- _Exercise directions_:
Report how many lines of the records contain the string "evenodd", matching case exactly. Give only the number.

- _Material supplied_:

━━━━

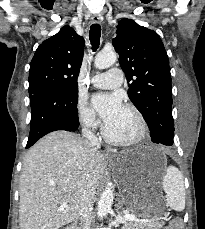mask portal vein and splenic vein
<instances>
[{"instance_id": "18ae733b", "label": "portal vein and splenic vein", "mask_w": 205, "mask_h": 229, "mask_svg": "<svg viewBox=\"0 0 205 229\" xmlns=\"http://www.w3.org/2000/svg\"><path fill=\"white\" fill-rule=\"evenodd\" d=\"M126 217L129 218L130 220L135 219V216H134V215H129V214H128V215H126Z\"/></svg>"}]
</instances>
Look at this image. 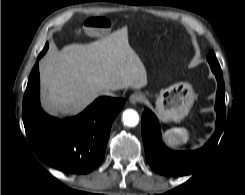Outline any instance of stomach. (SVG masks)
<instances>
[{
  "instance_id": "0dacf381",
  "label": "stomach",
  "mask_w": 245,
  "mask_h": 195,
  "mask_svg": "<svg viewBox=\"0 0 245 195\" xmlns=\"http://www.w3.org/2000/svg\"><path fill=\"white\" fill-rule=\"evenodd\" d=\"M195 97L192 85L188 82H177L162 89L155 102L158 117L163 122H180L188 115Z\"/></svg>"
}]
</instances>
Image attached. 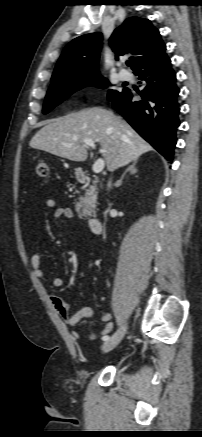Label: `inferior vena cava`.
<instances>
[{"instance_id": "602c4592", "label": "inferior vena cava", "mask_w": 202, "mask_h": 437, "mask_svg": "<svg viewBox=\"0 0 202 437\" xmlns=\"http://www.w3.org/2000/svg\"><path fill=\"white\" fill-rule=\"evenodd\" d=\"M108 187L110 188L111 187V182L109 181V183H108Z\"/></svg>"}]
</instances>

━━━━

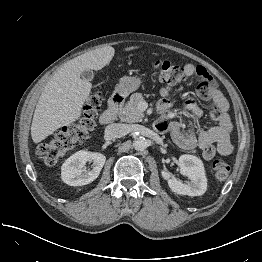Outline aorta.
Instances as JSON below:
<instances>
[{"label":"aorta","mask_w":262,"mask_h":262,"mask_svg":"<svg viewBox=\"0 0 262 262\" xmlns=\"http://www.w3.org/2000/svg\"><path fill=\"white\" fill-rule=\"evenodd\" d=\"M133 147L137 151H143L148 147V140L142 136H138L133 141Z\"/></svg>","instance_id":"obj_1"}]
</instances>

━━━━

- _Result_:
4